Consumers also are leaning more on their credit cards. The share of people making just the minimum payment on their credit cards hit a 12-year high, according to third-quarter 2024 data released last week by the Federal Reserve Bank of Philadelphia.
“It’s an orange flag,” EY-Parthenon’s Daco told CNN. “We’re noticing that there is a bifurcation in the consumer outlook in that the consumers at the lower-to-medium end of the income spectrum are spending more judiciously in a high-price, high-interest-rate environment.”
The strong momentum seen in the consumer spending data has largely been driven by higher income individuals, he said.
Overall, personal income grew 0.4% in December, marking a slight acceleration from the 0.3% gain seen the month before, according to Friday’s report.
“The monthly numbers add some more light on the income side of the economy,” Eugenio Alemán, chief economist at Raymond James, wrote Friday. “This showed that consumers are deploying their savings to ‘keep up with the Joneses,’ which could become a problem down the line.”
Slowing inflation in the cards — for now
Friday’s release marked the final inflation report for 2024, and while the last chapter showed a “bump in the road” during the fourth quarter, the underlying fundamentals remain disinflationary, Daco said.
That story should continue through the first couple of months of this year, he said, noting disinflationary dynamics like cautious consumer spending, constrained pricing power, strong productivity growth, easing shelter cost inflation, slowing insurance-related inflation and cooling wage growth. (Separately, on Friday, the Bureau of Labor Statistics reported that workers’ compensation grew 3.8% for the year ended in December, slowing from a 3.9% rate notched in September.)
However, he added, the inflationary risks are much higher than they were before the election, he added.
“As we look further out, then you might start to see the pressures from some of the policies that are put in place — immigration restrictions; perhaps even some deregulation; and tariffs, of course, are big, big unknowns,” he said. “But their effect on the economy is likely to take a bit more time.”

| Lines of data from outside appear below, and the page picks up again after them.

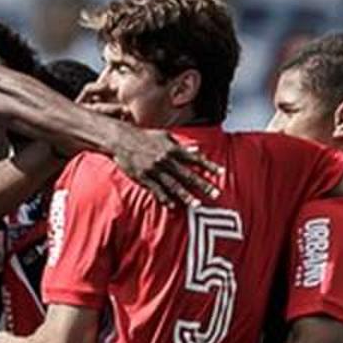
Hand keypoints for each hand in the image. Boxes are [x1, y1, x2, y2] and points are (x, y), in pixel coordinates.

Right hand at [104, 121, 221, 206]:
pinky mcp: (143, 177)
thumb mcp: (164, 136)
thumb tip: (198, 150)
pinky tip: (173, 206)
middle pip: (188, 174)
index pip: (196, 159)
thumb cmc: (144, 137)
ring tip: (197, 205)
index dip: (209, 166)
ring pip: (173, 185)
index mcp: (172, 149)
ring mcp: (154, 169)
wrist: (120, 139)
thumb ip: (182, 144)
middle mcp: (166, 160)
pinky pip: (156, 190)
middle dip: (203, 185)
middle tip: (215, 194)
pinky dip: (165, 198)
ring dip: (186, 196)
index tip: (222, 173)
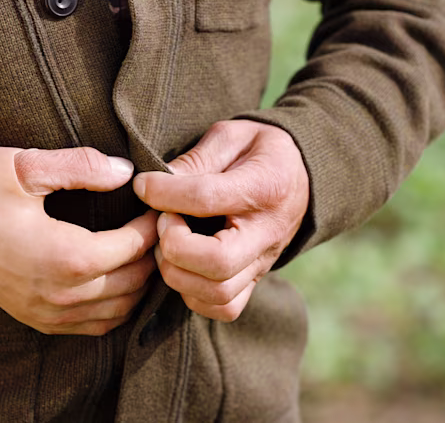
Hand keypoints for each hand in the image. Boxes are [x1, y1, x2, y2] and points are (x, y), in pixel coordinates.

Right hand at [0, 146, 157, 334]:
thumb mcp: (25, 166)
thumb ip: (80, 166)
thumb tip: (125, 173)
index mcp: (64, 256)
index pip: (132, 247)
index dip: (151, 226)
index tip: (155, 206)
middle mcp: (61, 295)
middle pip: (133, 282)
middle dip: (151, 255)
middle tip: (155, 228)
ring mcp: (49, 313)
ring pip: (119, 311)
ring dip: (138, 283)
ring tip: (141, 252)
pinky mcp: (38, 320)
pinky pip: (95, 327)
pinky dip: (117, 308)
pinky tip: (118, 281)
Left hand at [133, 120, 308, 321]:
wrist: (300, 175)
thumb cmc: (259, 151)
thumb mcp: (231, 136)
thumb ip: (196, 158)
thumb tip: (154, 184)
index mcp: (265, 186)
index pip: (207, 198)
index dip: (164, 193)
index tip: (143, 185)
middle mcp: (267, 233)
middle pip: (217, 263)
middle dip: (174, 246)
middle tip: (161, 221)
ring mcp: (263, 264)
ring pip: (218, 293)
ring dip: (178, 273)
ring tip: (167, 244)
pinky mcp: (255, 282)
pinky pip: (224, 308)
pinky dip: (193, 295)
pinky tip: (182, 266)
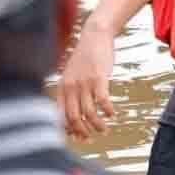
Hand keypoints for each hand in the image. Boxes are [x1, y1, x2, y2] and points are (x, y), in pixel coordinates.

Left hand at [57, 25, 116, 140]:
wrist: (94, 35)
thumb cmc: (84, 57)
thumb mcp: (71, 74)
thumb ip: (70, 92)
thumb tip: (74, 114)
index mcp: (62, 88)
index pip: (60, 116)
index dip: (68, 131)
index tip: (78, 138)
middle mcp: (71, 87)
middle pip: (74, 118)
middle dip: (83, 132)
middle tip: (91, 139)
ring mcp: (85, 82)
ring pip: (89, 113)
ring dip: (98, 125)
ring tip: (105, 130)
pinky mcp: (99, 77)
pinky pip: (103, 101)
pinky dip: (108, 111)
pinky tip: (113, 114)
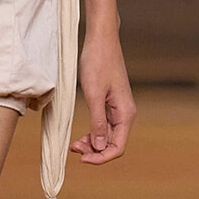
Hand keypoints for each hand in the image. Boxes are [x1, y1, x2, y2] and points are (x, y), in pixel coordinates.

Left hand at [71, 30, 134, 164]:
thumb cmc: (97, 62)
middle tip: (73, 149)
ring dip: (92, 143)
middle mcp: (125, 114)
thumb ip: (97, 122)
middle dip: (94, 151)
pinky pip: (103, 126)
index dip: (101, 157)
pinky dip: (92, 133)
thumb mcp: (94, 94)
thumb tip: (99, 146)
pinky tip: (79, 136)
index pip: (117, 147)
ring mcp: (118, 109)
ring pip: (107, 136)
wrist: (101, 40)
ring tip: (74, 144)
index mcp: (125, 114)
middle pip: (112, 144)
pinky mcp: (110, 103)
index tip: (81, 158)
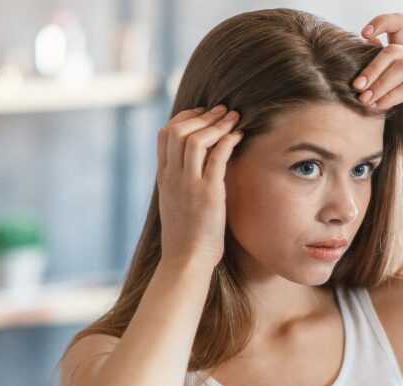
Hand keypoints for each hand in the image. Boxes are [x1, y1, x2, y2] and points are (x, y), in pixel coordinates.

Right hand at [156, 105, 243, 268]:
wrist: (186, 259)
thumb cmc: (185, 236)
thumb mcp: (175, 204)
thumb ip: (180, 183)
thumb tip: (193, 168)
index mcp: (163, 177)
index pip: (165, 134)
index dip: (183, 118)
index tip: (201, 114)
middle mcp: (173, 177)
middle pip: (179, 130)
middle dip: (202, 115)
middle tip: (222, 110)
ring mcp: (189, 184)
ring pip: (196, 139)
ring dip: (216, 124)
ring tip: (233, 118)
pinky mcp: (208, 193)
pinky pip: (217, 157)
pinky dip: (228, 141)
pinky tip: (239, 136)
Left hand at [355, 13, 402, 156]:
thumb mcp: (387, 95)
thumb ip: (376, 79)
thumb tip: (350, 65)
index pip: (398, 24)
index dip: (381, 23)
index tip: (363, 33)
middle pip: (392, 50)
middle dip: (370, 68)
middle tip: (356, 87)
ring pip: (401, 66)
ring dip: (379, 83)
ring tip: (365, 100)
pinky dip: (391, 96)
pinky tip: (379, 107)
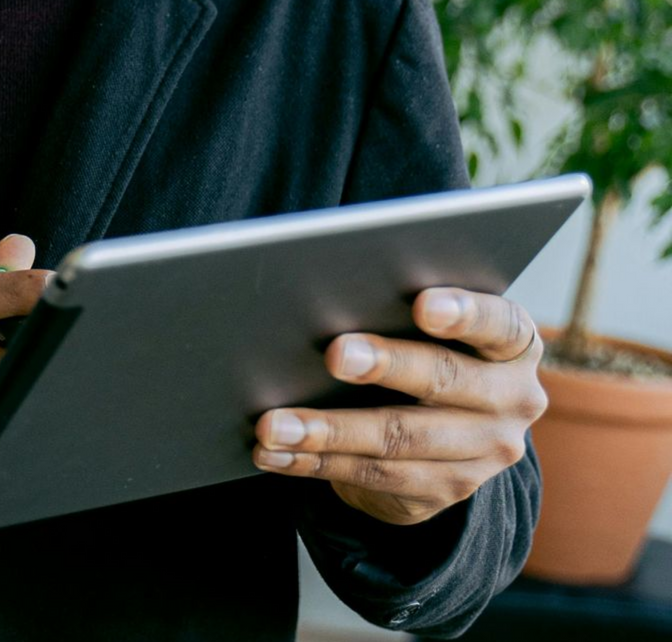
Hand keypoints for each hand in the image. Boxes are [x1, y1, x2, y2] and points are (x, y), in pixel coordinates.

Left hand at [252, 287, 545, 524]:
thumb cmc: (426, 348)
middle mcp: (511, 400)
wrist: (453, 432)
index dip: (464, 312)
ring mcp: (484, 453)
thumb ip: (402, 310)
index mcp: (514, 346)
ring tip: (272, 424)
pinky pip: (374, 477)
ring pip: (398, 440)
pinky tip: (274, 453)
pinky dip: (315, 463)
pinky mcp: (446, 491)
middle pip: (445, 380)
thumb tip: (331, 295)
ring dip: (327, 431)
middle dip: (384, 366)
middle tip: (333, 354)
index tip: (421, 303)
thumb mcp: (434, 328)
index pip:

The path to the Fed’s 2% inflation target was expected to be long and bumpy, and it has been a little choppy the past couple of months, prompting the central bank to take a more cautious approach to rate cuts in 2025.
Fed Chair Jerome Powell said Wednesday that inflation remains elevated; but the labor market is solid, and the economy is strong, so the central bank doesn’t have to hurry more rate cuts. He also indicated policymakers are taking a wait-and-see approach as some of Trump’s sweeping policy moves come to fruition.